Expanding Rim of Balkan Conflict

If Serb strongman targets Kosovo, then Albania, Macedonia, Greece could be dragged in. YUGOSLAVIA'S POWER STRUGGLE

AS horrible as the Balkans war has been, with its millions of refugees and tens of thousands of casualties, the possibility remains that it will get much worse.

Now that Serbs largely have Bosnia-Herzegovina and Serb-populated regions of Croatia in their grip, Serbian President Slobodan Milosevic may turn his attention to a new target: Kosovo.

"If there's anywhere else there's going to be bloodshed, it's Kosovo," says Janusz Bugajski, associate director of East European studies at the Center for Strategic and International Studies.

The next few weeks could be crucial, Mr. Bugajski says, as Yugoslav Prime Minister Milan Panic struggles against the nationalist Serbian president over power.

Kosovo is the southernmost province of Serbia; 90 percent of its 2 million inhabitants are ethnic Albanians. With Mr. Milosevic under increasing political pressure at home, he might see creating a Kosovo "crisis" as his best way to rally support among Serbs.

"Anytime Serbia wants, it can start a conflict in Kosovo," says Bujar Bukoshi, Kosovo's exiled prime minister.

Bukoshi was named to his post after internationally monitored elections were held in Kosovo last May. Serbia declared the elections illegal, and Mr. Bukoshi now works out of Germany and Slovenia.

Bukoshi was in Washington last week pleading for aid, and he received at least a sympathetic welcome at the United States State Department, where he met with Undersecretary for Political Affairs Ronald Kantor.

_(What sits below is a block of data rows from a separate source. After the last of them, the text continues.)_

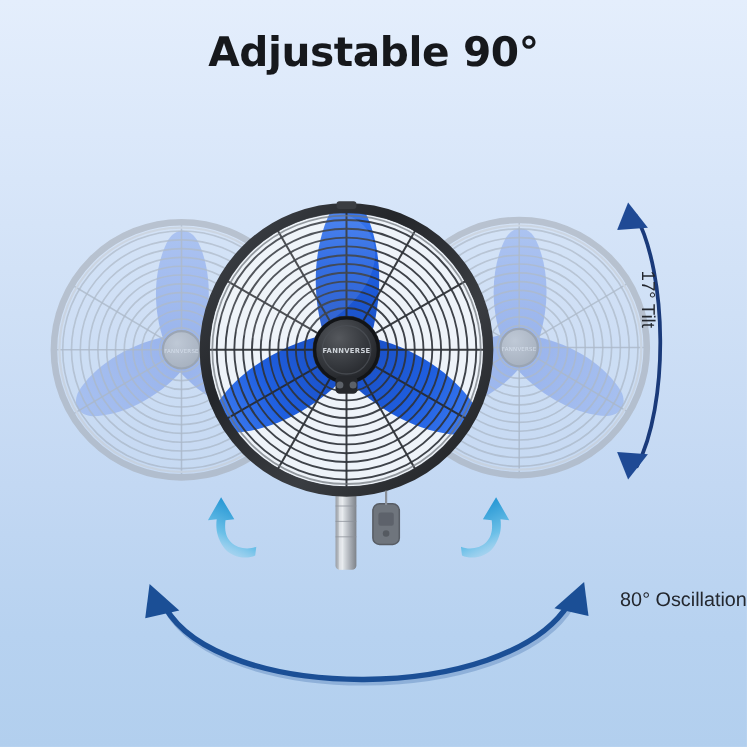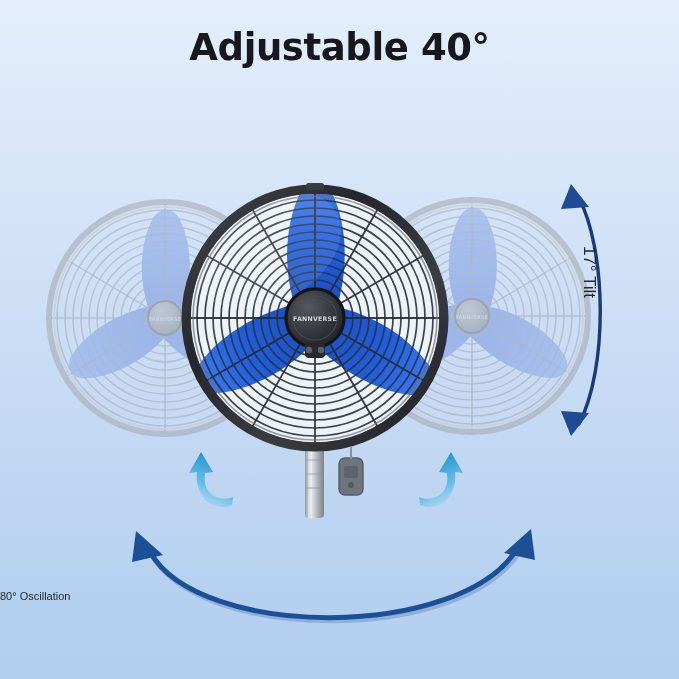--- a/index.html
+++ b/index.html
@@ -54,25 +54,25 @@
     transform: rotate(90deg);
     transform-origin: center center;
     color: #23272e;
     font-size: 17px;
     font-family: "Liberation Sans", sans-serif;
     white-space: nowrap;
   }
   #osc-label {
     position: absolute;
     left: 0;
-    top: 590px;
+    top: 535px;
     width: 679px;
-    text-align: left;
+    text-align: right;
     color: #23272e;
-    font-size: 11px;
+    font-size: 18px;
     font-family: "Liberation Sans", sans-serif;
     white-space: nowrap;
   }
 </style>
 </head>
 <body>
 
 <div id="scene">
 
   <svg class="fan-layer" viewBox="0 0 679 679" xmlns="http://www.w3.org/2000/svg">
@@ -329,19 +329,19 @@
 
     <g>
       <path d="M 150 552 C 200 640 460 640 517 549" fill="none" stroke="#1b4f96" stroke-width="5.2" stroke-linecap="round" opacity="0.25" transform="translate(2,3)"></path>
       <path d="M 150 552 C 200 640 460 640 517 549" fill="none" stroke="#1b4f96" stroke-width="5" stroke-linecap="round"></path>
       <polygon points="136,531 163,555 132,562" fill="#1b4f96"></polygon>
       <polygon points="531,529 504,553 535,560" fill="#1b4f96"></polygon>
     </g>
   </svg>
 
   <div id="headline">
-    <span class="hl-line">Adjustable 40°</span>
+    <span class="hl-line">Adjustable 90°</span>
   </div>
 
   <div id="tilt-label">17° Tilt</div>
   <div id="osc-label">80° Oscillation</div>
 
 </div>
 
 </body></html>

Despite Kosovo's overwhelmingly Albanian population, most Serbs consider Kosovo the cradle of their national consciousness. It was there in 1389 that Serbs were overwhelmed by Ottoman Turks, dooming their kingdom.

A perceived Albanian threat could thus unite Serbs and distract them from their own troubles.

The US does not recognize Kosovo's self-declared independence. (Albania is the only nation that does.) "We have consistently urged the Serbs to cease repression of the ethnic Albanians in Kosovo, and not to engage in the use of force, and finally to restore all the elements of autonomy which were taken away from Kosovo in 1989," says State Department spokesman Richard Boucher.

Speaking through an interpreter, Bukoshi said he was heartened by his US meetings but would like more concerted international action. This does not necessarily mean use of ground force.

"The US could threaten Serbia" with military force, he says, and, "if the US means what it says, it won't be necessary to use military force."

Tensions in Kosovo are rising, and economic sanctions are causing hardship, Bukoshi says. Serbian police have long had the area under firm control, and thousands of Serbian refugees have arrived in recent weeks as part of an official Serbian resettlement program. Serb leaders have said they want to increase the Serbian percentage of the Kosovo population to some 40 percent.

The vast Albanian majority is helpless in the face of these moves, Bukoshi claims. They are unarmed and have no possibility of raising any kind of military defense of their own while under tight Serb control.

If Serbia did start a conflict, Albania itself would probably be drawn into the conflict, he adds, to try and protect its kinsmen across the border. Macedonia, which itself has a 30 percent ethnic Albanian minority, might also decide to fight, rather than face Serbia alone sometime in the future. In turn, Greece might then decide the time was ripe to slice off a bit of a distracted Macedonia.

This may seem an unrealistic scenario, but George Kenney, a State Department desk officer for Yugoslavia who resigned in protest over US policies in August, judges the probability of it coming to pass as greater than 50-50.

It is possible, though, that Milosevic will attempt a less dramatic form of ethnic cleansing in Kosovo.

With Serbia already in full military control of the region, and terrified Kosovans already running across the border into Albania, he could just wait for resettlement and fear to do their work.